HAGERSTOWN, Md. – The court-martial of an Army dog handler charged with abusing detainees at the Abu Ghraib prison in Iraq could help clarify who approved the harsh treatment that human-rights advocates say amounted to torture.
Sgt. Michael J. Smith, 24, is accused of using his unmuzzled dog to harass, threaten and assault detainees in late 2003 and early 2004 — the same period in which guards at the prison subjected inmates to sexual humiliation and other abuses documented in widely seen photographs.
Military justice experts and civil-rights activists expect Smith's attorneys to argue that his actions, documented in some of those Abu Ghraib photos, were condoned by superiors in a chain of command stretching to the Pentagon.
Prosecutors, however, have portrayed Smith and another dog handler, Sgt. Santos A. Cardona, as rogue military policemen who made a game of trying to frighten prisoners into urinating or defecating on themselves.
Smith's trial was set to begin Monday at Fort George G. Meade, midway between Baltimore and Washington. He faces up to 29 1/2 years in prison if convicted on all 14 counts. Cardona's trial is set for May 22.
The nine soldiers convicted so far in the Abu Ghraib scandal have all been low-ranking reservists.
"The big problem for me here is they're nailing these low-level guys," said Michael Ratner, president of the New York-based Center for Constitutional Rights. "A vigorous defense is that this stuff was authorized from the top."
Kathleen Duignan, executive director of the National Institute of Military Justice in Alexandria, Va., said the trials could reveal how military dogs were supposed to be used at Abu Ghraib, and how high up the chain of command the approvals went.
Evidence showing a lack of direction from above also could help the defendants, said Duignan, a former military lawyer with the Coast Guard.
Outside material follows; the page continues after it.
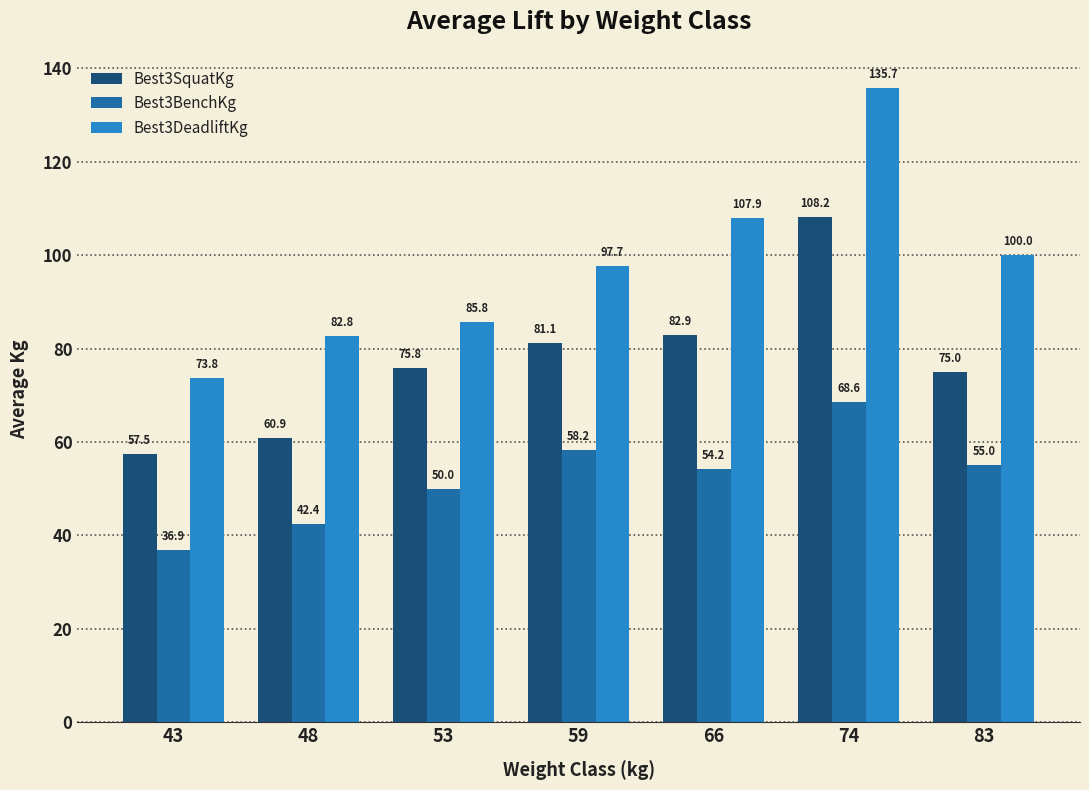

How many categories are shown in the chart?

7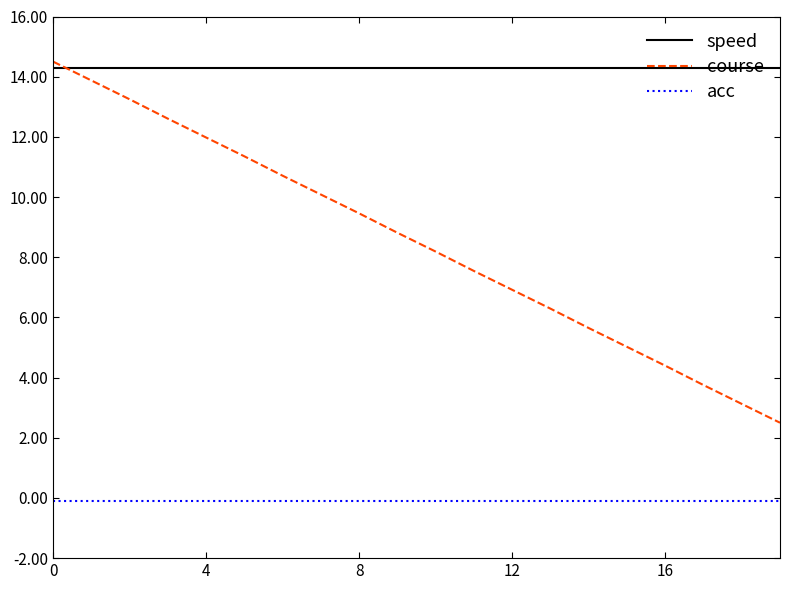

What is the lowest value of the speed series?

14.3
Smith, of Fort Lauderdale, Fla., has told investigators that he and Cardona used their unmuzzled dogs to help military intelligence interrogators. His dog allegedly bit one inmate on the wrist, but not hard enough to break the skin, according to previous testimony.
An Army report on the abuses at Abu Ghraib quotes Smith as saying dogs were supposed to be muzzled during interrogations, but "from what I was told, we weren't doing interrogations. Having the dogs bark at detainees was psychologically breaking them down for their interrogation purposes."
Dog teams were sent to Abu Ghraib in November 2003 on the recommendation of Maj. Gen. Geoffrey D. Miller, who had supervised the U.S. detention facility at Guantanamo Bay, Cuba, and was later put in charge of Abu Ghraib. Miller has said he recommended in 2003 that dogs be used for detainee custody and control, but not for interrogations.
His account conflicts with that of Col. Thomas M. Pappas, the former top-ranking intelligence officer at Abu Ghraib, who told investigators that Miller told him dogs had been useful at Guantanamo Bay in setting the atmosphere for interrogations.
An independent panel led by former Defense Secretary James R. Schlesinger found that Pappas "never understood the intent as described by Maj. Gen. Miller."
At a preliminary hearing for Smith and Cardona in July, former Abu Ghraib warden Maj. David DiNenna said he understood Miller had been sent to Iraq by Defense Secretary Donald H. Rumsfeld. DiNenna also testified that Miller sent trainers to Iraq "to take these interrogation techniques, other techniques they learned at Guantanamo Bay and try to incorporate them in Iraq."
Pappas has been granted immunity from prosecution and been ordered to testify if called in the dog-handler trials.
Miller probably won't be called since he invoked his right not to incriminate himself.